Tag Archive | Giraffe

Resisting the End

We only have two more days, two more nights in the bush – the reality is starting to settle in. We’ve resisted thinking and talking about home and work for most of the trip. But now bits are starting to creep in. Still, we take full advantage of all the leisure time we have between walks, drives and eating: I read my book about Charles Darwin and his daughter Annie, compile my trip bird list, and watch the robber fly capture carpenter bees living in our deck railing. Steve types notes in the netbook and naps. (Yes, he does get his share of naps on this trip!)

The morning walk was interesting, but short – we arrived back at our chalet by 9:30 a.m. Another drawback to safari lodge life is that you do need to know what time it is. You do get a wake-up “knock-knock” in the morning, but generally meals are served at a certain time; drives and walks start and end to coincide with the mealtimes. But, there is no denying the routine that comes with lodge life, where we had no boundaries other than the hours of daylight on the self-drive part of our trip.

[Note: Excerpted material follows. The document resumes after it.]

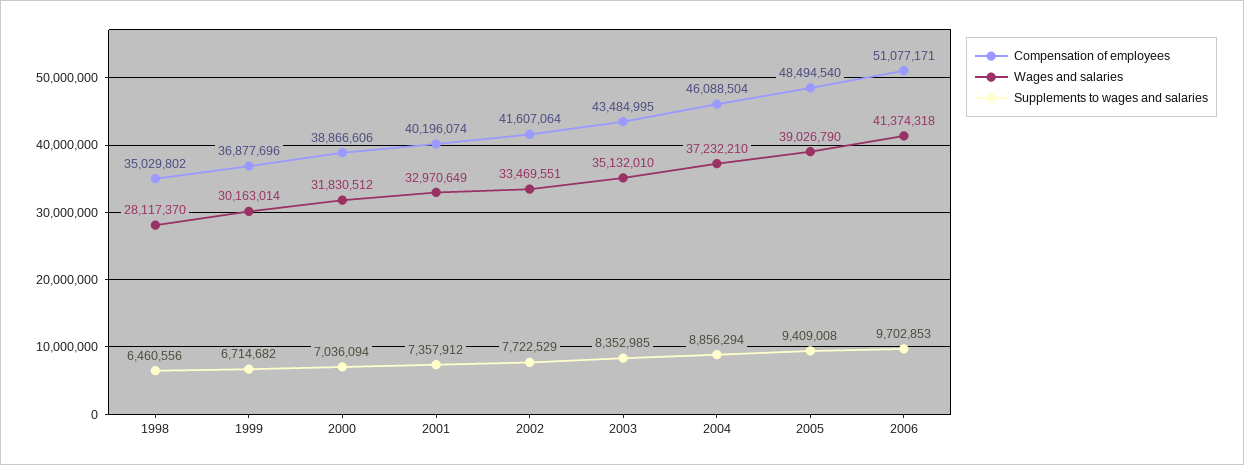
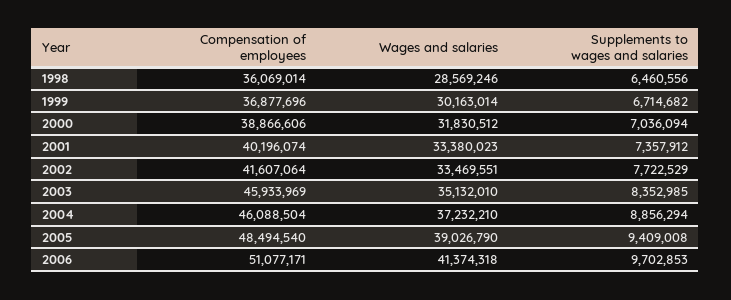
Compensation of employees, 1998: 35029802 -> 36069014
Wages and salaries, 1998: 28117370 -> 28569246
Wages and salaries, 2001: 32970649 -> 33380023
Compensation of employees, 2003: 43484995 -> 45933969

DSCF4040More great food for brunch and tea, then our evening drive highlighted by hippos and honey badger. Little did we know that a honey badger was undermining the plumbing at camp until we tried to take a shower before bed: there was no water on tap. We entertained ourselves by feeding the frogs in the sinks before retreating under our mosquito netting for the night.

Walkabout

We were up early the next morning for walking safari. We were surprised that two pairs of guests chose to skip the walk: one couple decided to sleep in, and the other couple basically said, “We’ve done that already.” Well, fine – that’s less people and more time with the guide.

P1000878We had walked several days in Botswana – while you don’t necessarily see as much wildlife, you actually learn more about the environment: the plants, the details, the tracks, the droppings – all of this adds dimension to our ability to read the landscape and the animals. Who knew that there is a whole bunch of amphibians tucked down in the cracks in the dried mud, just waiting for the rainy season to begin? What is different is that we have three escorts: our guide Peter, our teabearer Gift, and a ZAWA scout, Godrick. Godrick carries the gun, while Peter is in charge of herding the guests. Gift carries the radio, refreshments and snacks.

We returned to camp for brunch, with the plumbing restored and the table full of guests. A lively conversation ensued about conservation, giving everyone something to think about as we headed back to our tents for siesta.

Hippo Serenade

It’s our last day of self-drive so we head out early. We decide to move in a more southerly direction, not certain what we will see. We are spotting zebra and elephants. Yes, elephants are difficult to spot. Despite their size, their grey color causes them to melt into the background behind even the smallest bush. You also have to be attuned to their slower stroll. Like giraffes, they can move fast if needed, but otherwise they seem to move with the landscape rather than through the landscape. It’s a rhythm unlike the many antelopes and zebras, especially the twitchy impalas.

Rattling slowly through the landscape, we don’t expect to surprise too many animals – they are more accustomed to vehicles in this park. But, we get delightfully surprised because we are hoping, but not expecting, for some great experiences. We round one corner to come upon a giraffe family, alert but not scared off by our appearance. We stopped and turned off the engine. To our delight, they went about their giraffe business, unperturbed by our cameras. They moved on, we moved on. More animals, fabulous birds, spectacular baobab trees. We haven’t spotted a carnivore since McBrides’ camp, even though the park is known for leopards. We look for the “lump” of a snoozing leopard on every likely sausage tree branch we pass, but we suspect they nap further away from the road.

We head back to camp for our last one-pot campground meal. While enjoying the cool breeze after sunset, we watch one very big hippo get out of the water on our side of the river, and start heading across the sand to a pool further upstream. He wags his short little tail while defecating, fanning hippo droppings far and wide. Interesting way to mark territory. A little while later, as the darkness settled in, we heard a hippo sing. No really, he was doing scales. We suspect it might have been the same fella that spread his dung – he was quite deliberate about his trip to the other pool so we suspect he may have been courting the lady hippos up the way. He easily ranged a good 3 octaves in his grunting wah wah wah’s, entertaining the entire campground.